OBJECTIFS:
1. Répondez aux questions suivantes d'après le passage sur l'Union européenne :
(a) Quel attribut de la souveraineté nationale le traité de Maastricht a-t-il touché ?
(b) En quelle année a eu lieu l'ouverture des frontières issue des accords de Schengen ?
(c) Quelle Europe de nombreux partis prônent-ils désormais après la mise en œuvre du Brexit ?
2. Poursuivez le passage sur l'Union européenne à partir de sa dernière phrase.

EXTRAIT DE TEXTE:

▽

Il est à noter que jusqu’au début des années 1990, les critiques sur l’Union européenne est relativement faible, notamment parce que la construction européenne s’est réalisée dans un contexte de discours anti-communiste et elle a pu être vue comme un rempart à l’URSS. Ainsi, jusqu’au traité de Maastricht, le soutien à la construction européenne était plutôt fort. Or, ce dernier traité a aussi concerné des sujets symboliques comme la monnaie, attribut de la souveraineté nationale, ce qui a alimenté le rejet de l’Europe. L’objectif de ce traité était d’instaurer une union économique et monétaire et l’abandon des monnaies nationales au profit d’une monnaie commune, l’euro. L’ouverture des frontières qui suivra en 1995, résultat des accords de Schengen, a très certainement également contribué à attiser les peurs de certains en permettant l’émergence de représentations.

La construction européenne et certaines critiques sur la technocratie bruxelloise ne sont pas infondées, néanmoins, ces discours virulents font souvent de l’Union européenne le bouc-émissaire de l’incompétence à apporter des réponses concrètes à l’échelle nationale de ce qui les porte. D’ailleurs, les partis nationalistes-identitaires ont fait évoluer leur position sur l’Union européenne. Si de la fin des années 1980 jusqu’au milieu des années 2010, les discours étaient centrés sur la sortie de l’Union européenne et/ou de la zone euro, ils ont considérablement évolué. La mise en œuvre du Brexit en 2020 avec les nombreuses difficultés à le réaliser et les conséquences économiques de la sortie du Royaume-Uni de l’Union européenne ont conduit de nombreux partis à faire évoluer leurs positions pour prôner l’Europe des nations. Paradoxalement, à mesure que ces partis progressent dans les têtes et les urnes, la proposition de sortir de l’Union européenne emporte de moins en moins d’adhésion auprès des citoyens européens. La vision est désormais de réduire les compétences de l’Union européenne, de faire fi du principe de non-discrimination sur la nationalité pour appliquer la préférence nationale et donc de construire une Europe à la carte. Or, ce programme ne pourrait conduire qu’à détricoter progressivement le projet européen de l’intérieur. Ils font du ressentiment et de la méconnaissance de l’Union européenne et de ses institutions un moteur de promotion de leur vision.

△

DONNÉES BRUTES:

▽

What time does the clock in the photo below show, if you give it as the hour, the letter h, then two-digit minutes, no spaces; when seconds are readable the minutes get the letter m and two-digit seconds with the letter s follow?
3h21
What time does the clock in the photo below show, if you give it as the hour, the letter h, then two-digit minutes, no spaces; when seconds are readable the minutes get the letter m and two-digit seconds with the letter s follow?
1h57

△
▽

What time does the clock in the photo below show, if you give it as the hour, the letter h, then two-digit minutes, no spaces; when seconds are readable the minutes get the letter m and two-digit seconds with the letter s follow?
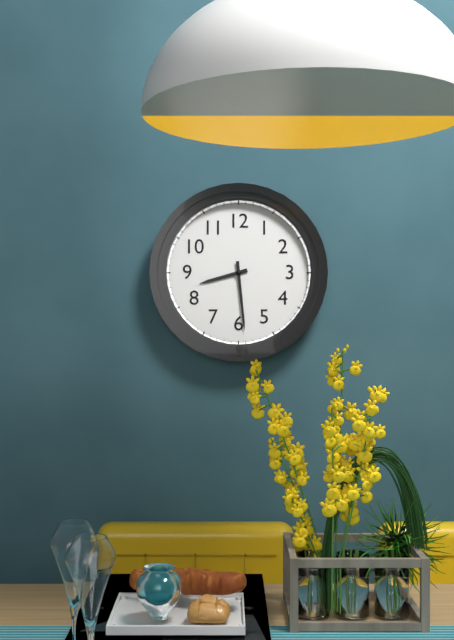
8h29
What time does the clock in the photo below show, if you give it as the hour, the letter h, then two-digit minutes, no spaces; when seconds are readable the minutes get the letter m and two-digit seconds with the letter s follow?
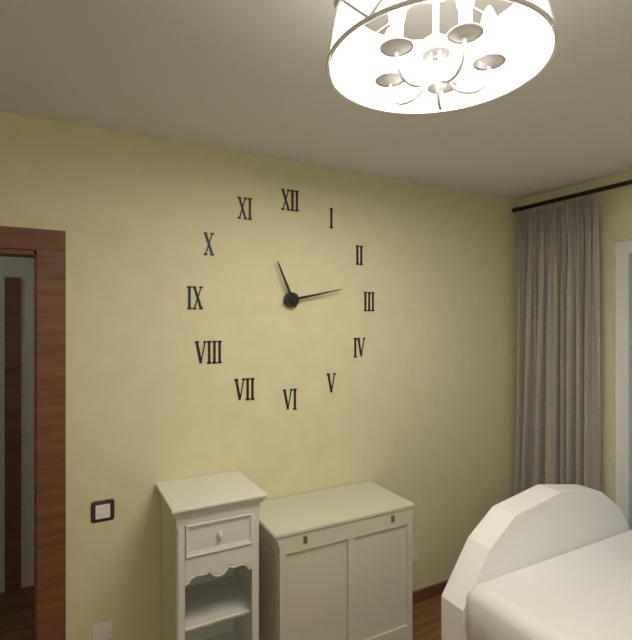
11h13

△
▽

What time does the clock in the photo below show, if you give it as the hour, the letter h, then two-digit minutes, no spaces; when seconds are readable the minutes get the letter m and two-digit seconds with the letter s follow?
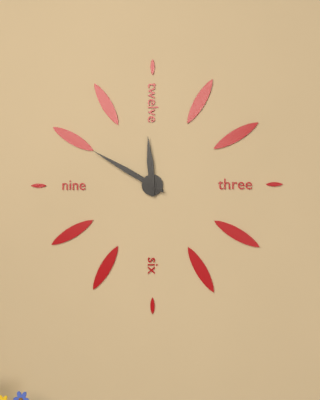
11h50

△

RÉPONSES AUX CONSIGNES:
1.
(a) La monnaie.
(b) En 1995.
(c) L'Europe des nations.

2.
Par ailleurs, certains seraient tentés de dire que ce vote est le plus pertinent dans le contexte géopolitique actuel. Or, les programmes apparaissent plus comme un choix de repli que comme un programme qui apporte des réponses à la guerre économique par exemple. Si l’évolution du monde doit faire évoluer notre doctrine en la matière, le repli sur la nation ne nous rendra ni plus indépendant, ni plus résilient. La promotion de la réindustrialisation sans une vision systémique ne nous permettra ni de bâtir une industrie solide, levier de financement de politiques sociales ambitieuses, ni de construire une diplomatie environnementale, enjeu clé pour une Europe qui se réchauffe plus vite que les autres continents.

Quels groupes demain au Parlement européen ?

À chaque élection, le bloc nationalistes-identitaires se renforce, mais n’arrive pas à s’allier dans un seul groupe européen. Ils gagnent donc des ressources matérielles (temps, indemnité, etc.) et symboliques (légitimité, visibilité, allié à l’échelle européenne, voire internationale, etc.), sans pour autant qu’ils utilisent ensuite tous ces moyens pour faire évoluer les politiques européennes dans le sens de leur vision du monde.

Comme en 2019 et en 2014, les élections européennes ont été marquées par des débats plus centrés sur les enjeux nationaux que sur l’Union européenne. En France, plus qu’ailleurs, les élections européennes sont devenues un référendum sur la politique nationale et non sur l’avenir de l’Europe. Ces élections européennes ont marqué le maintien d’un clivage né dans les années 1990. Il ne s’agit plus de l’opposition entre capitalistes et communistes, ni de celle entre l’Est et l’Ouest, mais celle qui oppose progressistes et conservateurs. Le clivage que nous connaissons actuellement est celui que Bruno Mégret a formulé dans les années 1990 – « mondialistes versus nationalistes » – et que Marine Le Pen a repris en « mondialistes versus patriotes ». Pour les partis nationalistes-identitaires, l’avenir des nations ne doit plus être pensé autour de la question sociale, mais dans le cadre de cet affrontement.

Les partis nationalistes-identitaires se retrouvent autour de nombreux sujets, même si cela ne se traduit pas encore dans une grande alliance au sein du Parlement européen. La question de l’immigration avec une confusion entretenue entre islam et terrorisme participe à donner une cohérence à leur discours de réduire les compétences de l’Union européenne. Il existe des lignes de fracture entre eux sur le sujet européen et sur le sujet économique, mais également de nombreux points communs dans leurs représentations.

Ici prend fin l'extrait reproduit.